Shanah, on the other hand, praises the richness and diversity of French Jewish communities. Committed to the left, she claims to support Israel while being highly critical of Netanyahu's policies and said she was shocked by the thousands of Palestinian deaths: "The intervention in Gaza is becoming nonsense." "There are a lot of debates within the community that we don't talk about outside. It's a shame," she said with regret. "The Israeli-Palestinian conflict is a complicated subject on which we're always asked to have simple positions."
This is as true of Jewish families as it is of the rest of French society. The Arab-Israeli conflict has generated a phenomenon of "hemiplegic empathy," to use the _expression_ often quoted by Rabbi Delphine Horvilleur. Everyone feels obliged to choose sides, and October 7 compounded the evil, a situation that saddens Ava, 34, who works in the media sector in Paris.
Since the Hamas attacks, her relationship with her parents has come under a heavy shadow. Her family settled in France after fleeing Tunisia in the 1960s, a few years after independence and Habib Bourguiba's rise to power. "My parents felt chased out by the Tunisians and are part of that generation of Sephardic Jews who feel they are not liked by Muslims," Ava said.
The family has many members living in Israel. She often visits this country, which has for her the comfort of a refuge.

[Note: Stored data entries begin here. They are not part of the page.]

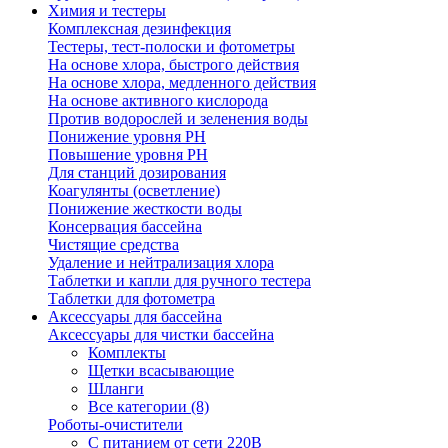
Химия и тестеры
Комплексная дезинфекция
Тестеры, тест-полоски и фотометры
На основе хлора, быстрого действия
На основе хлора, медленного действия
На основе активного кислорода
Против водорослей и зеленения воды
Понижение уровня РН
Повышение уровня РН
Для станций дозирования
Коагулянты (осветление)
Понижение жесткости воды
Консервация бассейна
Чистящие средства
Удаление и нейтрализация хлора
Таблетки и капли для ручного тестера
Таблетки для фотометра
Аксессуары для бассейна
Аксессуары для чистки бассейна
Комплекты
Щетки всасывающие
Шланги
Все категории (8)
Роботы-очистители
С питанием от сети 220В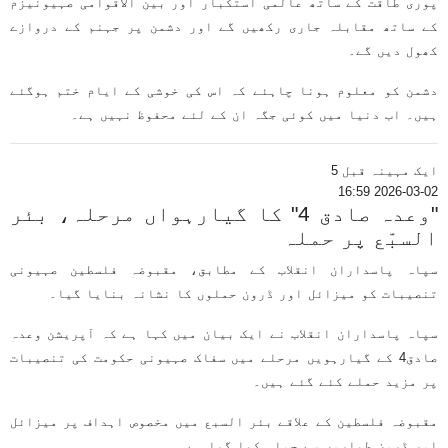
پوری طاقت کے ساتھ عالمی استکبار اور بین الاقوامی صہیونیزم
کے ساتھ مقابلہ جاری رکھیں گے اور دشمن پر جہنم کے دروازے
کھول دیں گے۔
دشمن کو معلوم ہونا چاہئے کہ اس کی خوشی کے ایام ختم ہوگئے
ہیں۔ اب دنیا میں کوئی جگہ ان کے لئے محفوظ نہیں ہے۔
ایک مہینہ قبل 5
2026-03-02 16:59
"وعدہ صادق 4" کا گیارہواں مرحلہ، بئر
السبّع پر حملہ
سپاہ پاسداران انقلاب کے مطابق، مقبوضہ فلسطین صہیونی
تنصیبات کو میزائل اور ڈرون حملوں کا نشانہ بنایا گیا۔
سپاہ پاسداران انقلاب نے ایک بیان میں کہا ہے کہ آپریشن وعدہ
صادق4 کے گیارہویں مرحلے میں سفاک صہیونی حکومت کی تنصیبات
پر مزید حملے کئے گئے ہیں۔
مقبوضہ فلسطین کے علاقے بئر السبع میں مخصوص اہداف پر میزائل
اور ڈرون طیاروں سے حملہ کیا گیا ہے۔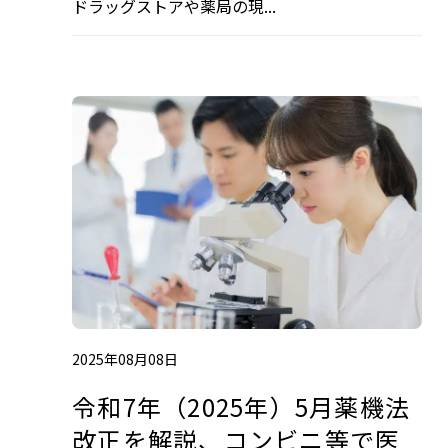
ドラッグストアや薬局の現...
2025年08月08日
令和7年（2025年）5月薬機法
改正を解説、コンビニ等で医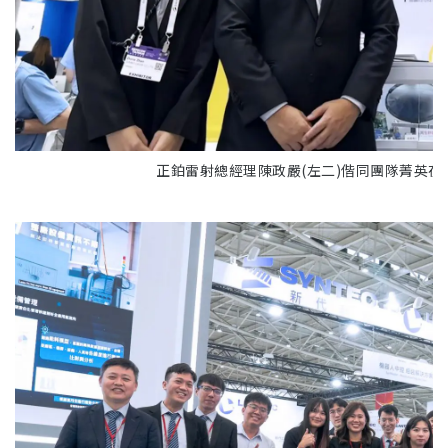
正鉑雷射總經理陳政嚴(左二)偕同團隊菁英在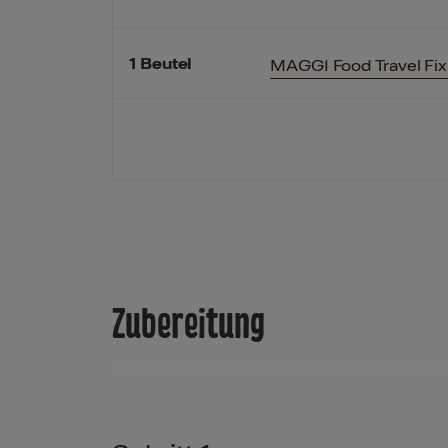
1
Beutel
MAGGI Food Travel Fix 
Zubereitung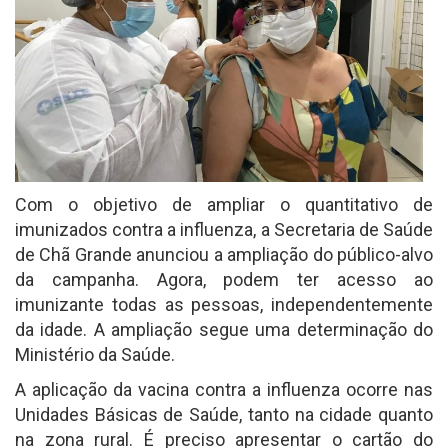
Com o objetivo de ampliar o quantitativo de
imunizados contra a influenza, a Secretaria de Saúde
de Chã Grande anunciou a ampliação do público-alvo
da campanha. Agora, podem ter acesso ao
imunizante todas as pessoas, independentemente
da idade. A ampliação segue uma determinação do
Ministério da Saúde.
A aplicação da vacina contra a influenza ocorre nas
Unidades Básicas de Saúde, tanto na cidade quanto
na zona rural. É preciso apresentar o cartão do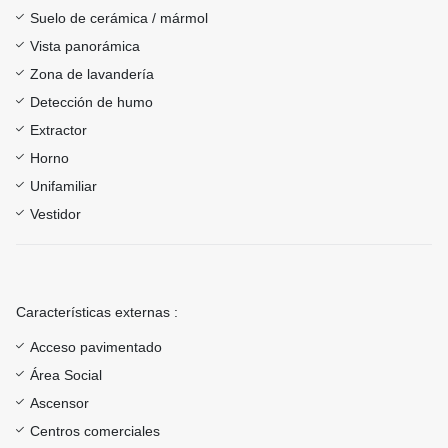
Suelo de cerámica / mármol
Vista panorámica
Zona de lavandería
Detección de humo
Extractor
Horno
Unifamiliar
Vestidor
Características externas :
Acceso pavimentado
Área Social
Ascensor
Centros comerciales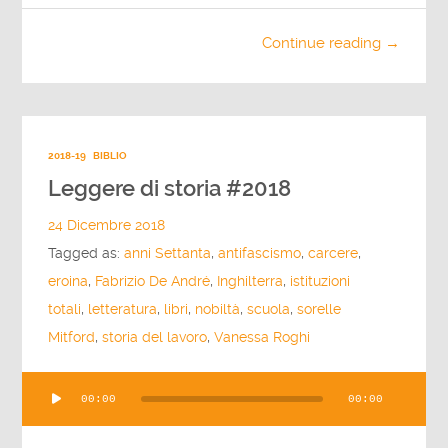
Continue reading →
2018-19
BIBLIO
Leggere di storia #2018
24 Dicembre 2018
Tagged as:
anni Settanta
,
antifascismo
,
carcere
,
eroina
,
Fabrizio De André
,
Inghilterra
,
istituzioni
totali
,
letteratura
,
libri
,
nobiltà
,
scuola
,
sorelle
Mitford
,
storia del lavoro
,
Vanessa Roghi
Audio
00:00
00:00
Player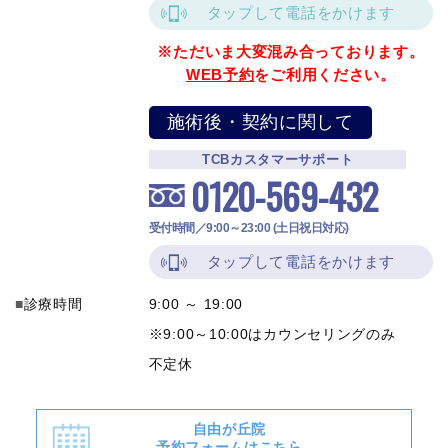
タップして電話をかけます
※ただいま大変混み合っております。
WEB予約
をご利用ください。
施術後・契約に関して
TCBカスタマーサポート
0120-569-432
受付時間／9:00～23:00 (土日祝日対応)
タップして電話をかけます
診療時間
9:00 ～ 19:00
※9:00～10:00はカウンセリングのみ
不定休
自由が丘院
予約フォームはこちら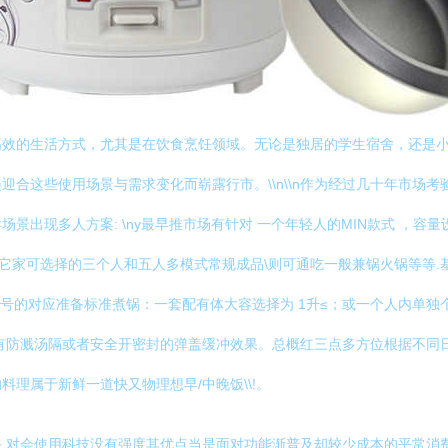
高效的生活方式，尤其是在饮食烹饪领域。无论是独居的学生宿舍，还是
合这些使用场景与需求变化而崭露行市。\\n\\n作为经过几十年市场考
出现多人方案: \ny最早推市场有针对 一个年轻人的MIN款式 ，容量
搭 它家可选择的三个人和五人多模式常规成品\则可通吃一般兼锅火锅等等.
五大型号的对应准备标准煮锅：一套配有体大容选择为 1升≤；或一个人内
有防溅汤隔或者安全开密封的弹盖缓冲效果。总概红三点多方位根据不同
理属于新鲜一道快又物理想早/中晚饭\\!。
,对会使用科技没有强度其优点当是面对功能渐普及却较少成本的平常消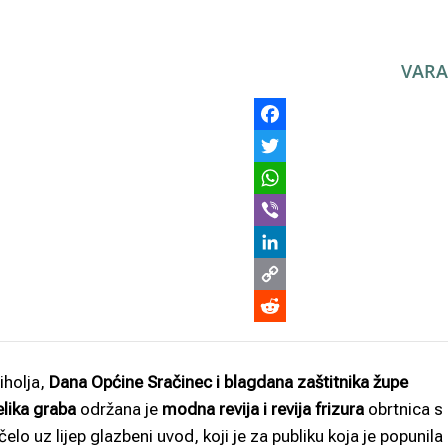
VARA
iholja,
Dana Općine Sračinec i blagdana zaštitnika župe
elika graba
održana je
modna revija i revija frizura
obrtnica s
lo uz lijep glazbeni uvod, koji je za publiku koja je popunila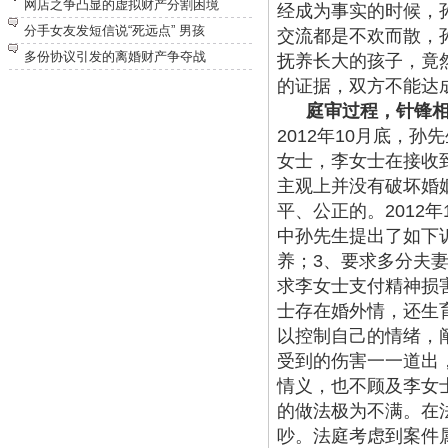
网店之争凸显的虚拟财产分割困境
经成为事实的时候，
分手女友发短信说“死远点” 男孩
交流都是不欢而散，
多份协议引发的离婚财产争夺战
抚养长大的孩子，竟
的证据，双方不能达
庭审过程，针锋
2012年10月底，
女士，李女士在接收
主观上并没有破坏婚
平、公正的。2012
中孙先生提出了如下
养；3、要求多分夫妻
求李女士支付精神损
士存在婚外情，还生
以控制自己的情绪，
受到的伤害一一道出
情义，也不顾及李女
的做法极为不满。在
吵。法庭考虑到案件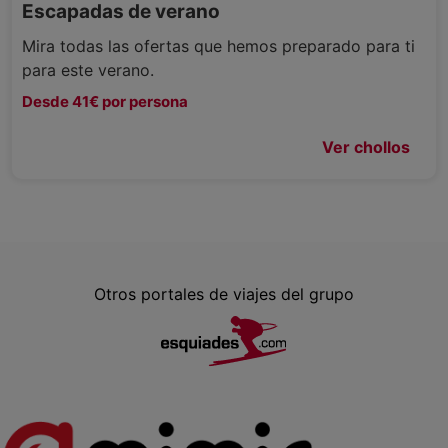
Escapadas de verano
Mira todas las ofertas que hemos preparado para ti
para este verano.
Desde 41€ por persona
Ver chollos
Otros portales de viajes del grupo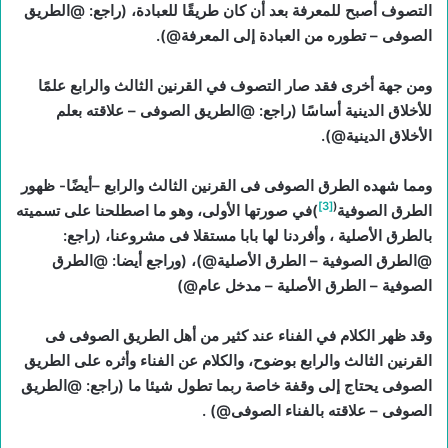
التصوف أصبح للمعرفة بعد أن كان طريقًا للعبادة، (راجع: @الطريق
الصوفى – تطوره من العبادة إلى المعرفة@).
ومن جهة أخرى فقد صار التصوف في القرنين الثالث والرابع علمًا
للأخلاق الدينية أساسًا (راجع: @الطريق الصوفى – علاقته بعلم
الأخلاق الدينية@).
ومما شهده الطرق الصوفى فى القرنين الثالث والرابع –أيضًا- ظهور
[3]
(
الطرق الصوفية
)في صورتها الأولى، وهو ما اصطلحنا على تسميته
بالطرق الأصلية ، وأفردنا لها بابا مستقلا فى مشروعنا، (راجع:
@الطرق الصوفية – الطرق الأصلية@)، (وراجع أيضا: @الطرق
الصوفية – الطرق الأصلية – مدخل عام@)
وقد ظهر الكلام في الفناء عند كثير من أهل الطريق الصوفى فى
القرنين الثالث والرابع بوضوح، والكلام عن الفناء وأثره على الطريق
الصوفى يحتاج إلى وقفة خاصة ربما تطول شيئا ما (راجع: @الطريق
الصوفى – علاقته بالفناء الصوفى@) .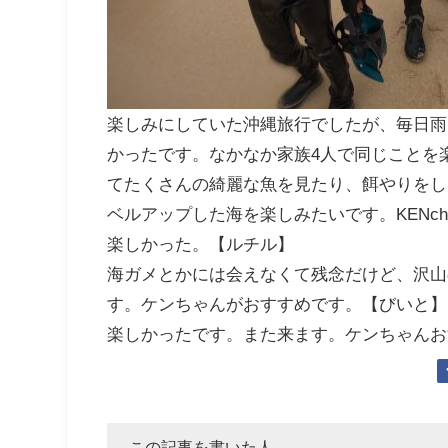
楽しみにしていた沖縄旅行でしたが、毎日雨
かったです。なかなか家族4人で同じことを
てたくさんの綺麗な魚を見たり、餌やりをし
ベルアップした海を楽しみたいです。KENchan
楽しかった。【ルチル】
海ガメとかには会えなくて残念だけど、沢山
す。ケンちゃんがおすすめです。【びいと】
楽しかったです。また来ます。ケンちゃんお
この記事を書いた人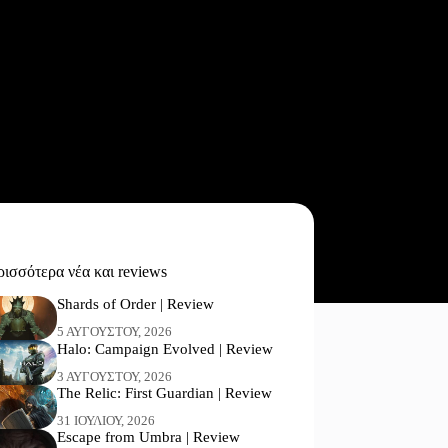
ισσότερα νέα και reviews
Shards of Order | Review
5 ΑΥΓΟΎΣΤΟΥ, 2026
Halo: Campaign Evolved | Review
3 ΑΥΓΟΎΣΤΟΥ, 2026
The Relic: First Guardian | Review
31 ΙΟΥΛΊΟΥ, 2026
Escape from Umbra | Review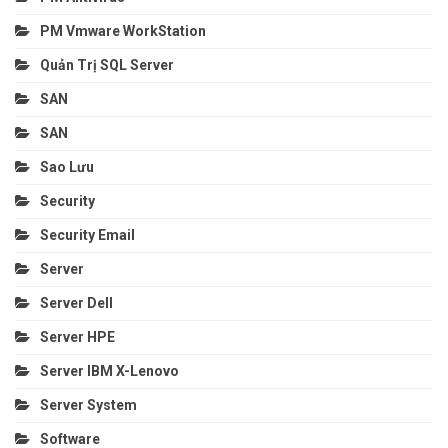
PM Vmware WorkStation
Quản Trị SQL Server
SAN
SAN
Sao Lưu
Security
Security Email
Server
Server Dell
Server HPE
Server IBM X-Lenovo
Server System
Software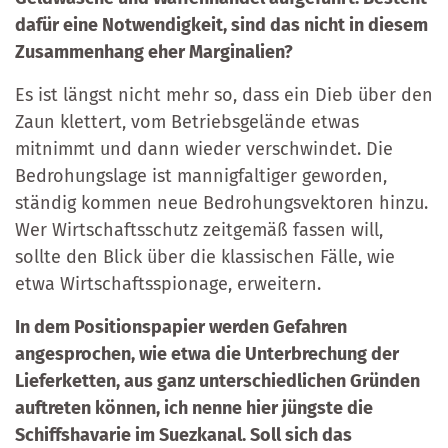
dafür eine Notwendigkeit, sind das nicht in diesem
Zusammenhang eher Marginalien?
Es ist längst nicht mehr so, dass ein Dieb über den
Zaun klettert, vom Betriebsgelände etwas
mitnimmt und dann wieder verschwindet. Die
Bedrohungslage ist mannigfaltiger geworden,
ständig kommen neue Bedrohungsvektoren hinzu.
Wer Wirtschaftsschutz zeitgemäß fassen will,
sollte den Blick über die klassischen Fälle, wie
etwa Wirtschaftsspionage, erweitern.
In dem Positionspapier werden Gefahren
angesprochen, wie etwa die Unterbrechung der
Lieferketten, aus ganz unterschiedlichen Gründen
auftreten können, ich nenne hier jüngste die
Schiffshavarie im Suezkanal. Soll sich das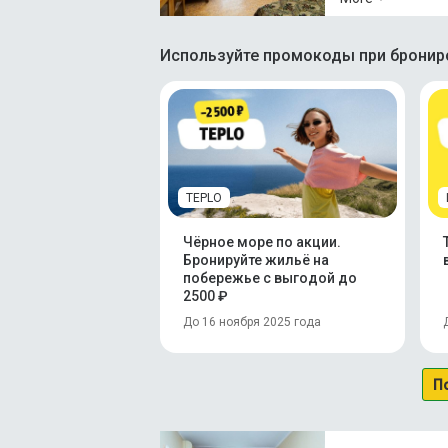
Используйте промокоды при брониро
TEPLO
Чёрное море по акции.
Бронируйте жильё на
побережье с выгодой до
2500 ₽
До 16 ноября 2025 года
П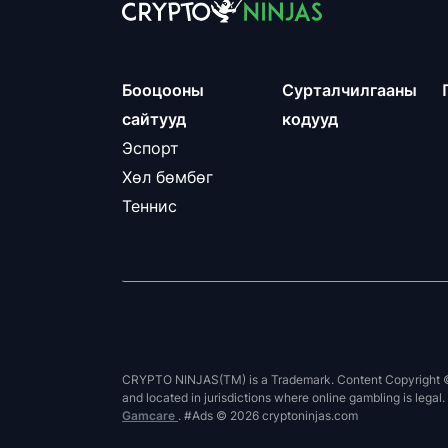
Бооцооны
Сурталчилгааны
сайтууд
кодууд
Эспорт
Хөл бөмбөг
Теннис
CRYPTO NINJAS(TM) is a Trademark. Content Copyright © 20
and located in jurisdictions where online gambling is legal
Gamcare
. #Ads © 2026 cryptoninjas.com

She pronounces its name in her prayers, but her feelings are ambivalent. She has always noticed how much the Palestinians suffer from the Israeli settlements: "The Israelis' 'everything is ours and we're going to take back our land' attitude makes me uncomfortable. My attachment to Israel has another side: sadness and anger at the tendency, present on both sides, to ignore the suffering of the other."
Her parents, who are now retired, see things differently: "For them, the Palestinians have always been the bad guys," she told us. Ava's father voted for far-right Jewish candidate Eric Zemmour in the last presidential election, in 2022, and unreservedly supports Netanyahu. Ava, who feels closer to the left and keeps herself informed by reading the Israeli daily Haaretz and listening to radio station France Inter, regrets seeing her parents glued to conservative 24-hour news channels such as CNews or i24 News.
"I'm enormously saddened by French Jews becoming more right-wing," she said, sitting in a bar in the inner suburbs of Paris. In the last presidential election, the 10% of French Israelis who voted gave 53.59% of their votes to Zemmour. Before October 7, Ava would try to make her point to her parents, casually mentioning this or that peace demonstration. "But the conversation always turned into a shouting match. My position irritated them, so I always ended up talking about more harmless subjects."
On the evening of the October 7 Hamas attack, Ava learned that close family friends in Israel who were reservists had left home to join the army. "There was a real turning point that day," said Ava. "I stopped trying to explain my way of thinking to them. I realized that talk of peace was simply no longer being heard." October 7 also marked the end of a certain type of dialogue.